Overall, steel-cut oats don’t have a lot of flavours, but that’s not bad. There are hints of nuts and a grainy flavour, but the dish tastes much lighter than barley or wheat. Most of the time, the ingredients added to and on top of a bowl of oatmeal are what give it its flavour.

Health Benefits of Steel Cut Oats

Steel-cut oats are the inner kernels of whole oats that have been cut into pieces about the size of a pinhead. They are also sometimes called pinhead oats because of how small they are. They are also called coarse oatmeal or Irish oatmeal in the United Kingdom (UK). Steel-cut oats can be turned into oat flakes with more work. Steel-cut oats have a rough texture, so they are chewy and taste a little bit nutty.
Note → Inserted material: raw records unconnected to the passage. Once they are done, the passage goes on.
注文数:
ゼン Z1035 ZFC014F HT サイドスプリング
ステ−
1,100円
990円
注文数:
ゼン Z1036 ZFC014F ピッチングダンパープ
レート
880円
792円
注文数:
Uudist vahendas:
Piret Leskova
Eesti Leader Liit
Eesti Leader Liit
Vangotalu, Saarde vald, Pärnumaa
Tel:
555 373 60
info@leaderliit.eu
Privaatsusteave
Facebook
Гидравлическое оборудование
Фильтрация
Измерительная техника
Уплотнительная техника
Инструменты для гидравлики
They can be used in place of other kinds of oats in almost any recipe, or they can be eaten for breakfast as a filling, fibre-filled option.

Steel-cut oats can be good for your health because they have vitamins, minerals, and antioxidants. For example, fibre helps lower cholesterol and move food quickly through the digestive system, and fibre may also help the immune system work better.

Support Weight Loss

Steel-cut oats have -glucan, a viscous, soluble fibre that slows the movement of food through the digestive tract and makes you feel fuller after eating. People trying to lose weight may benefit from eating foods that make them feel full longer, which could help them avoid overeating. Even though all oats contain -glucan, the larger particles of steel-cut oats may slow digestion even more than oat flakes, giving them a lower glycemic index than many other oats.

Control Diabetes

The glycemic index of steel-cut oats is low. Researchers have found that when people with Type 2 diabetes eat oats regularly, their blood sugar levels and lipid profiles improve.
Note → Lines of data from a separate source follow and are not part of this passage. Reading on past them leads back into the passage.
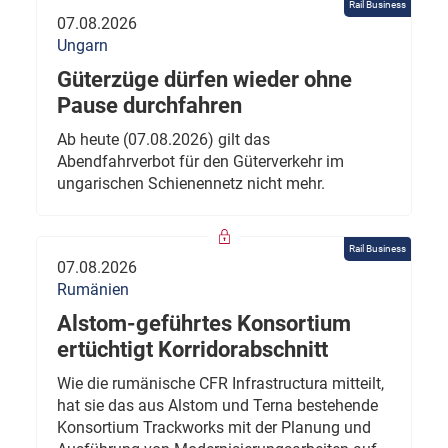
Rail Business
07.08.2026
Ungarn
Güterzüge dürfen wieder ohne
Pause durchfahren
Ab heute (07.08.2026) gilt das
Abendfahrverbot für den Güterverkehr im
ungarischen Schienennetz nicht mehr.
Rail Business
07.08.2026
Rumänien
Alstom-geführtes Konsortium
ertüchtigt Korridorabschnitt
Wie die rumänische CFR Infrastructura mitteilt,
hat sie das aus Alstom und Terna bestehende
Konsortium Trackworks mit der Planung und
Oats may help people with Type 2 diabetes lose weight if they eat them as part of a healthy diet. People with Type 2 diabetes who eat oats for a short time or a long time lose weight and have a lot less high blood sugar when they do so.

Manage Cholesterol

Because steel-cut oats have a lot of soluble fibre, they can help lower cholesterol. One study showed that total cholesterol decreases when you eat 3 grammes of soluble fibre from oats every day, which is about a quarter cup.

Celiac Safe

Oats are a safe choice for people with celiac disease because they don’t contain gluten. Many people like oats because they are high in fibre and gluten-free, and many gluten-free foods are low in fibre. People with celiac disease should read labels to ensure their oats are gluten-free because there is a chance of cross-contamination with wheat.

Steel-Cut Oats Recipes 

Once you know how to make the perfect bowl of steel-cut oats, you can add new flavours and textures by adding sweet or savoury toppings and ingredients.

  • Steel-Cut Oatmeal With Raisins, Brown Sugar, and Cinnamon
  • Raw Vegan Oatmeal With Cinnamon and Apples
  • Crockpot Oatmeal With Cranberries and Dates

Where to Buy Steel-Cut Oats?

Many large and specialty grocery stores sell steel-cut oats in canisters or boxes. Quaker Oats, McCann’s Steel-Cut Irish Oatmeal, Bob’s Red Mill, and Arrowhead Mills are some of the most well-known packaged brands. You can buy them by the ounce at places like Whole Foods, Sprouts, and other stores that sell bulk foods.


Steel-cut oats should be kept in a cool, dry place, like a cupboard or a pantry. Some brands come in easy-to-seal canisters, but if the oats come in a bag, it’s best to move them to a container that won’t let air in after they’ve been opened. When kept this way, steel-cut oats will last for up to two years. You can also put them in the fridge if your kitchen is warm or sunny.